You incorporate a lot of foliage and botanical elements in your drawings as well. How does this process differ from the more urban elements?
Well, the challenge I really enjoy is capturing what I see, and I love the mixture of the urban and natural elements living side-by-side, even sometimes interacting with each other. When I choose a composition, I always look for key things. Interesting window reflections, exposed brickwork, and that mixture of both the urban and the natural.
You seem to draw a lot of inspiration from cities, especially London. Do you tend to make work when travelling?
No, I may see something inspiring and take a quick photo, but my work processes are solely studio-based. I need to be able to concentrate and take my time.

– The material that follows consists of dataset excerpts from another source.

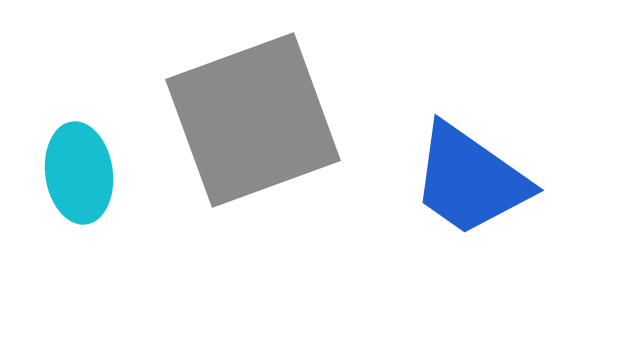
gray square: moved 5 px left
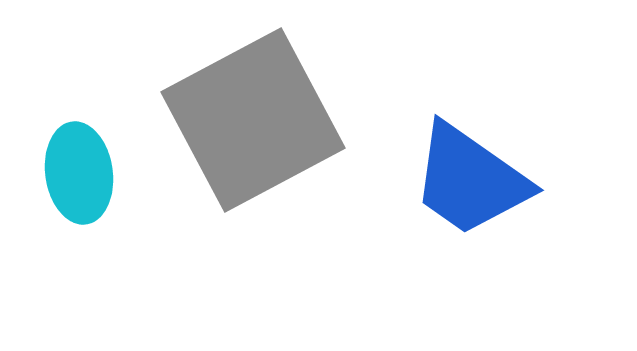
gray square: rotated 8 degrees counterclockwise
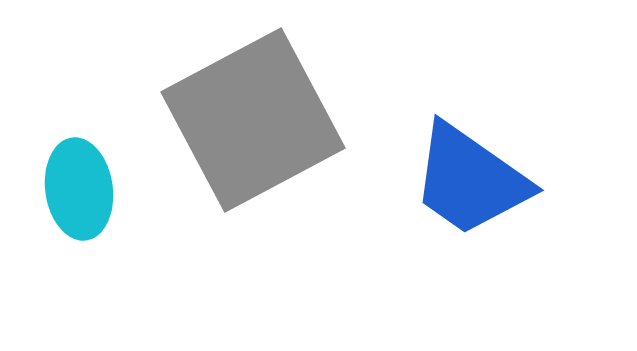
cyan ellipse: moved 16 px down
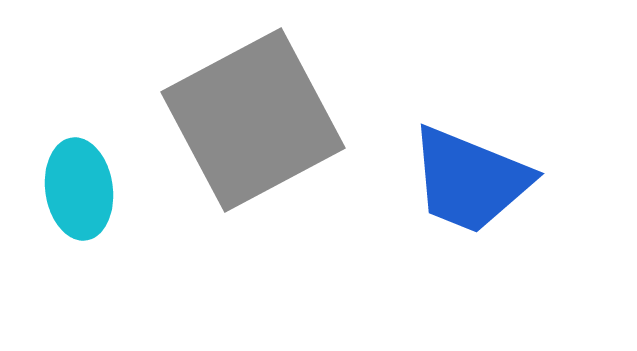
blue trapezoid: rotated 13 degrees counterclockwise
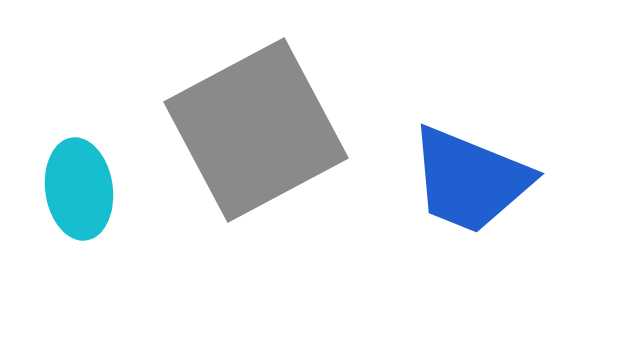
gray square: moved 3 px right, 10 px down
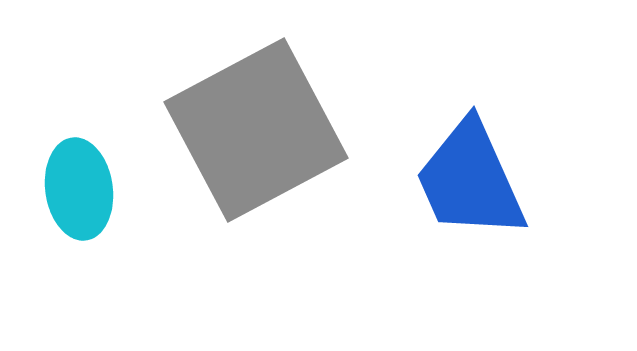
blue trapezoid: rotated 44 degrees clockwise
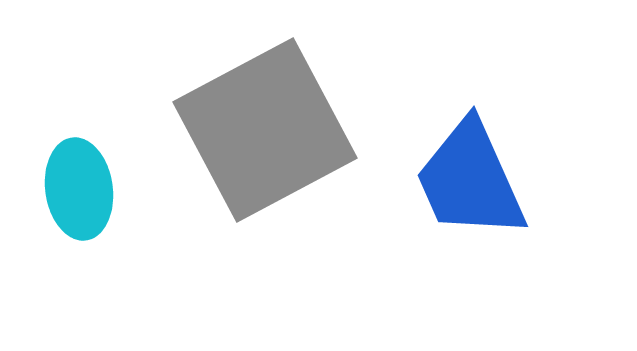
gray square: moved 9 px right
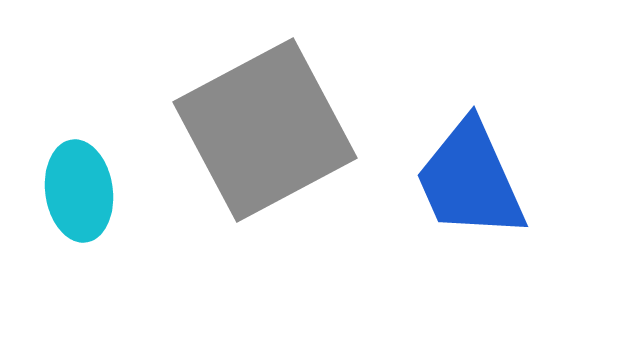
cyan ellipse: moved 2 px down
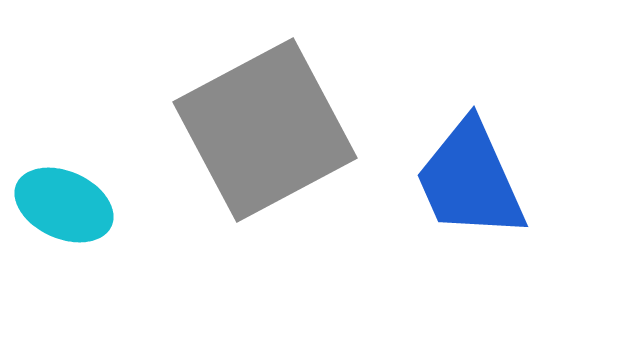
cyan ellipse: moved 15 px left, 14 px down; rotated 58 degrees counterclockwise
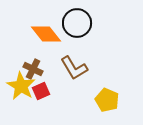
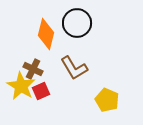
orange diamond: rotated 52 degrees clockwise
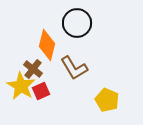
orange diamond: moved 1 px right, 11 px down
brown cross: rotated 12 degrees clockwise
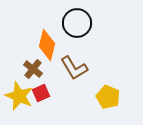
yellow star: moved 2 px left, 10 px down; rotated 8 degrees counterclockwise
red square: moved 2 px down
yellow pentagon: moved 1 px right, 3 px up
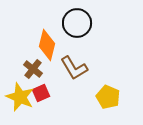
yellow star: moved 1 px right, 1 px down
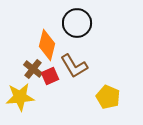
brown L-shape: moved 2 px up
red square: moved 9 px right, 17 px up
yellow star: rotated 28 degrees counterclockwise
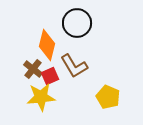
yellow star: moved 21 px right
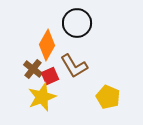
orange diamond: rotated 16 degrees clockwise
yellow star: moved 1 px right; rotated 16 degrees counterclockwise
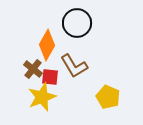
red square: moved 1 px down; rotated 30 degrees clockwise
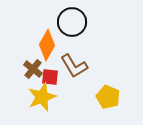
black circle: moved 5 px left, 1 px up
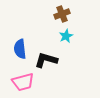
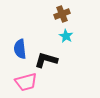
cyan star: rotated 16 degrees counterclockwise
pink trapezoid: moved 3 px right
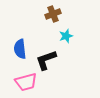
brown cross: moved 9 px left
cyan star: rotated 24 degrees clockwise
black L-shape: rotated 35 degrees counterclockwise
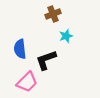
pink trapezoid: moved 1 px right; rotated 30 degrees counterclockwise
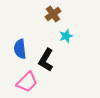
brown cross: rotated 14 degrees counterclockwise
black L-shape: rotated 40 degrees counterclockwise
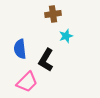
brown cross: rotated 28 degrees clockwise
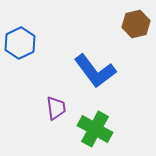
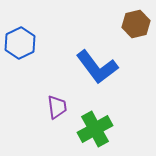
blue L-shape: moved 2 px right, 4 px up
purple trapezoid: moved 1 px right, 1 px up
green cross: rotated 32 degrees clockwise
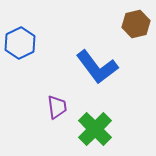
green cross: rotated 16 degrees counterclockwise
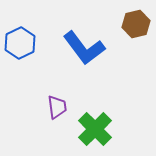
blue L-shape: moved 13 px left, 19 px up
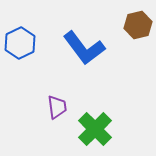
brown hexagon: moved 2 px right, 1 px down
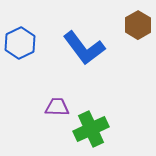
brown hexagon: rotated 16 degrees counterclockwise
purple trapezoid: rotated 80 degrees counterclockwise
green cross: moved 4 px left; rotated 20 degrees clockwise
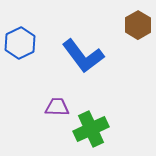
blue L-shape: moved 1 px left, 8 px down
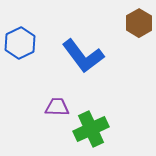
brown hexagon: moved 1 px right, 2 px up
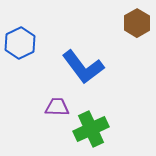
brown hexagon: moved 2 px left
blue L-shape: moved 11 px down
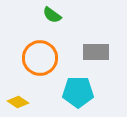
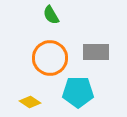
green semicircle: moved 1 px left; rotated 24 degrees clockwise
orange circle: moved 10 px right
yellow diamond: moved 12 px right
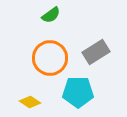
green semicircle: rotated 96 degrees counterclockwise
gray rectangle: rotated 32 degrees counterclockwise
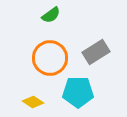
yellow diamond: moved 3 px right
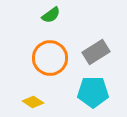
cyan pentagon: moved 15 px right
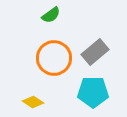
gray rectangle: moved 1 px left; rotated 8 degrees counterclockwise
orange circle: moved 4 px right
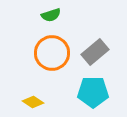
green semicircle: rotated 18 degrees clockwise
orange circle: moved 2 px left, 5 px up
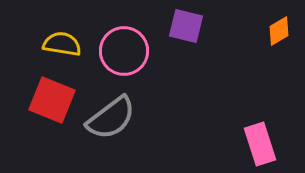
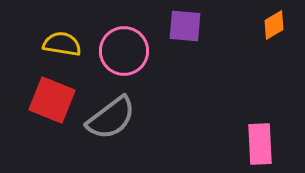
purple square: moved 1 px left; rotated 9 degrees counterclockwise
orange diamond: moved 5 px left, 6 px up
pink rectangle: rotated 15 degrees clockwise
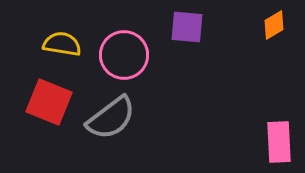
purple square: moved 2 px right, 1 px down
pink circle: moved 4 px down
red square: moved 3 px left, 2 px down
pink rectangle: moved 19 px right, 2 px up
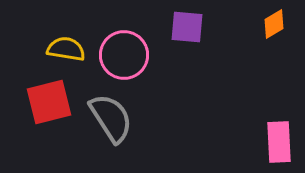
orange diamond: moved 1 px up
yellow semicircle: moved 4 px right, 5 px down
red square: rotated 36 degrees counterclockwise
gray semicircle: rotated 86 degrees counterclockwise
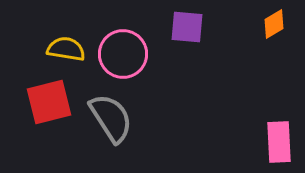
pink circle: moved 1 px left, 1 px up
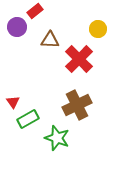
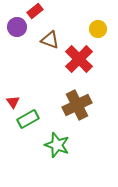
brown triangle: rotated 18 degrees clockwise
green star: moved 7 px down
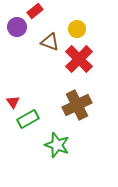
yellow circle: moved 21 px left
brown triangle: moved 2 px down
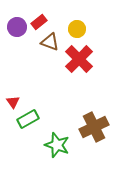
red rectangle: moved 4 px right, 11 px down
brown cross: moved 17 px right, 22 px down
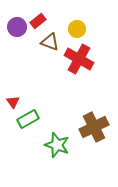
red rectangle: moved 1 px left, 1 px up
red cross: rotated 16 degrees counterclockwise
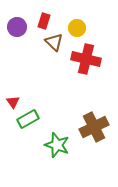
red rectangle: moved 6 px right; rotated 35 degrees counterclockwise
yellow circle: moved 1 px up
brown triangle: moved 4 px right; rotated 24 degrees clockwise
red cross: moved 7 px right; rotated 16 degrees counterclockwise
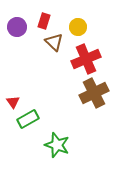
yellow circle: moved 1 px right, 1 px up
red cross: rotated 36 degrees counterclockwise
brown cross: moved 34 px up
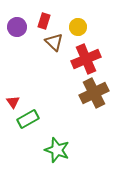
green star: moved 5 px down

What’s the best thing about being an illustrator today? And the most challenging thing?
The best thing is being able to create something outside of the digital space, with traditional tools. Without social media, I probably wouldn’t have had the encouragement to pursue this particular creative outlet and opened doors professionally.
Do you have one piece of advice for illustrators who are just starting out and considering a freelance career?
You could be an amazing artist, but if no one knows you or your work exists, you will never succeed to connect with the people who might one day pay you for your work. For me, the key to success has been a combination of people liking my artistic style, people trusting me as a brand, and the global reach of my work through social media. Without those 3 things, someone in the British Virgin Islands would never have found me, liked my work, and trusted me with a commission.
Are there any artists or illustrators that you are particularly inspired by?
I’ve always been inspired by legendary British artist David Hockney, in particular, his huge photo montages. I’m also inspired by the line drawings of @shoreditchsketcher, the linework and colours of @martynhay3s, the accuracy of Vasundhara and the style of Liam O’Farrell.